Interactional sociolinguistics is a subdiscipline of linguistics that uses discourse analysis to study how language users create meaning via interaction. Topics of interest include cross-cultural miscommunication, politeness, and framing.

 

In terms of research methods, interactional sociolinguists analyze audio or video recordings of conversations or other interactions (it’s the bedrock of IS methodology). The primary goal of IS is to understand how language works to create meaning in interaction. Analysis focuses not only on linguistic forms such as words and sentences but also on subtle cues such as prosody and register that signal contextual presupposition. These contextualization cues are culturally specific and usually unconscious. When participants in a conversation come from different cultural backgrounds they may not recognize these subtle cues in one another's speech, leading to misunderstanding.

 

An example of IS: Gumperz was called upon to adress a thorny employment situation.

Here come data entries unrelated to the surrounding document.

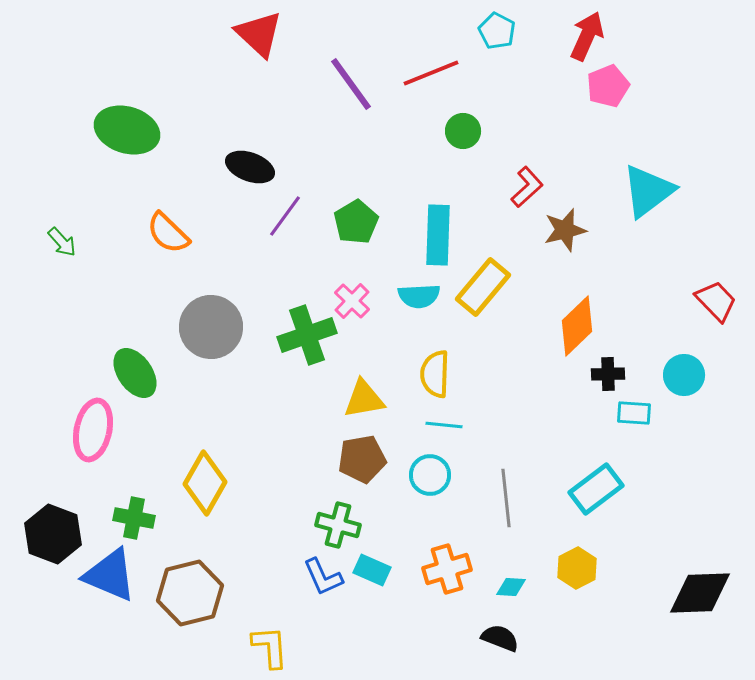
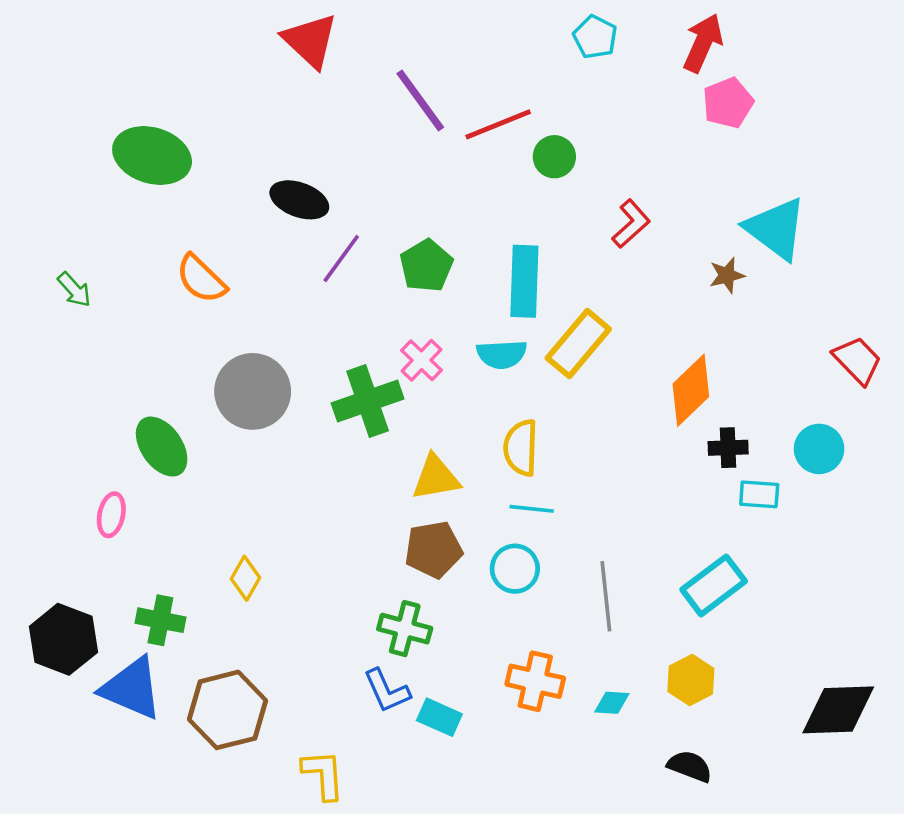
red line: (431, 73) -> (498, 124), moved
cyan triangle: (648, 191) -> (776, 229), turned -46
brown star: (565, 230) -> (727, 275), moved, size x0.7
pink ellipse: (93, 430) -> (111, 515), size x0.6
yellow diamond: (205, 483) -> (245, 578), size x0.6
orange cross: (447, 569) -> (535, 681), turned 30
cyan rectangle: (372, 570) -> (439, 717), moved
black semicircle: (500, 638) -> (690, 766), moved

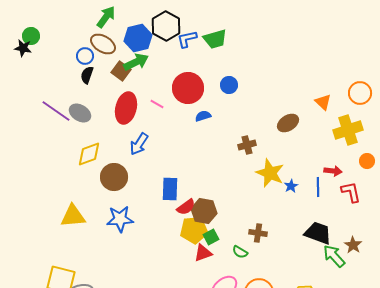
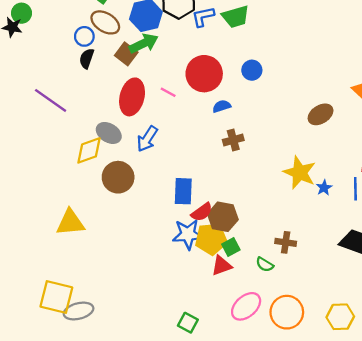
gray ellipse: (80, 113) -> (109, 133), moved
brown cross: (247, 145) -> (233, 140), moved
blue star: (120, 219) -> (188, 234), moved

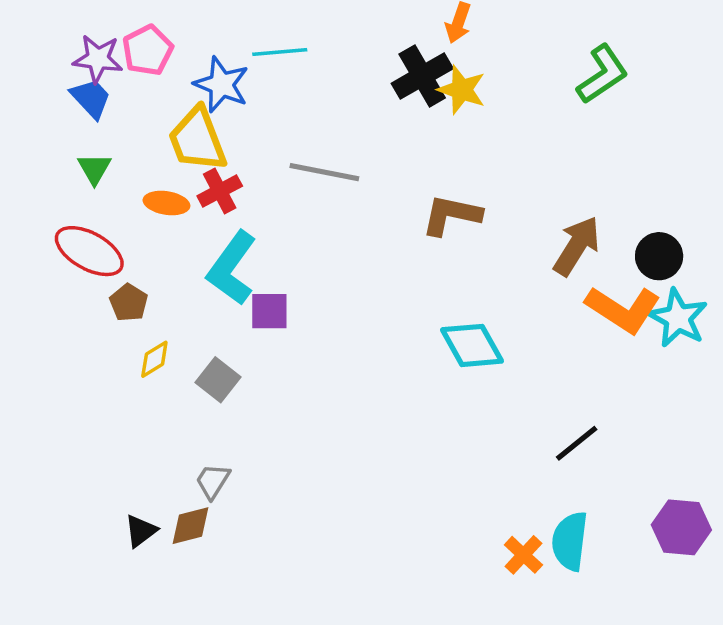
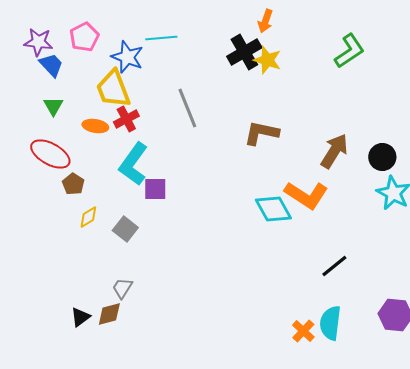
purple star: (98, 59) -> (38, 42), moved
gray line: (324, 172) -> (187, 108), turned 57
orange L-shape: (623, 309) -> (306, 195), moved

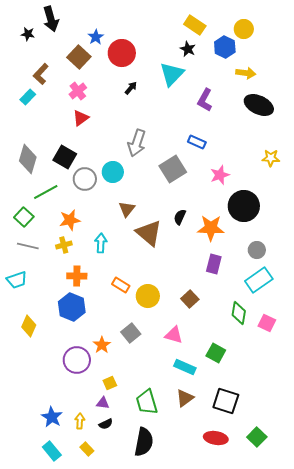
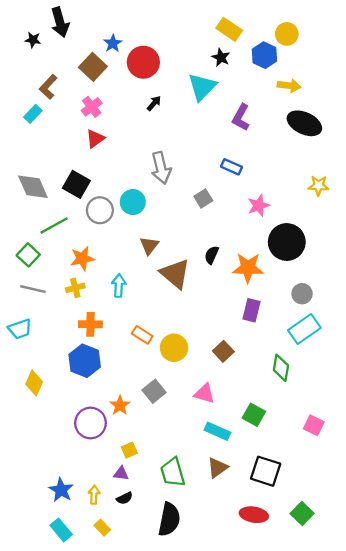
gray arrow: (137, 143) -> (161, 168), turned -32
gray diamond: (28, 159) -> (33, 187), turned -40
gray square: (173, 169) -> (203, 199), size x0.6
pink square: (267, 323) -> (314, 425), moved

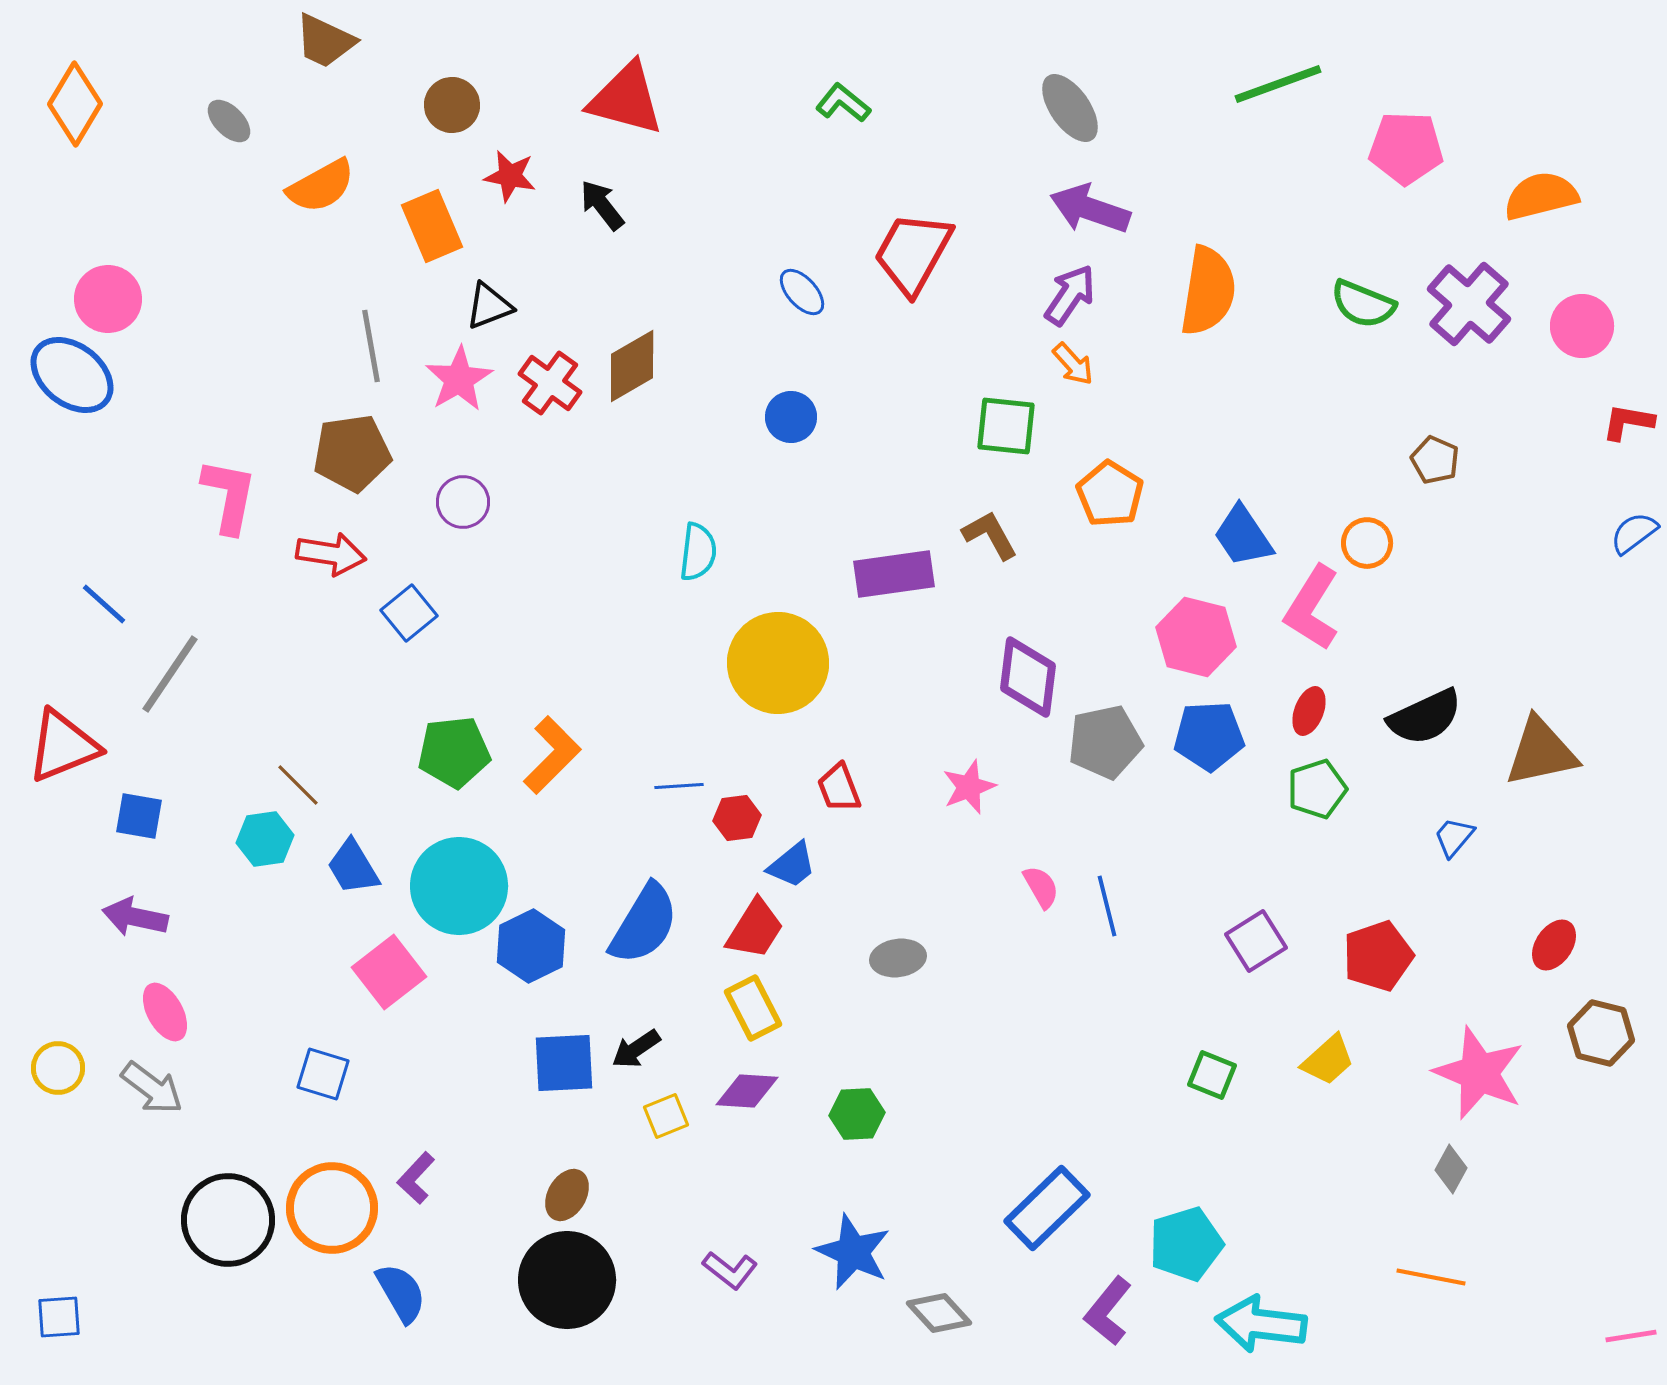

The staff cafeteria at a British airport had for the 1 time hired food servers from Pakistan and India, and both supervisors and customers were complaining that these new emploees were “ surly and uncooperative”. For their part, the Indian and Pakistan emploees were complaining that they were discriminated against. In order to figure out what was going on, Gumperz tape-recorded interactions that took place as customers were served in the cafeteria. While listening audio-tapes, he identifyed a small contrast in the use of pitch and intonation. Customers who came through the line were asked whether or not they wanred gravy. Both British and South Asian servers posed this question by uttering a single word “gravy”. But the British servers said it with raising intonation while the south Asian servers said it with falling intonation. This tiny difference in paralinguistic features – whether the pitch went up or down at the end of a single word – resulred in very different impressions. For speakers of South Asian languages, the falling intonation was simply the normal way of asking a question in that context. This example illustrates a number of points that are key to IS: 1) it shows that tiny linguistic features can play a large part in conveying meaning and hence in negotiating relationships. 2) shows that speakers of different cultural backgrounds develop systematically different conventions for using and interpreting linguistic features.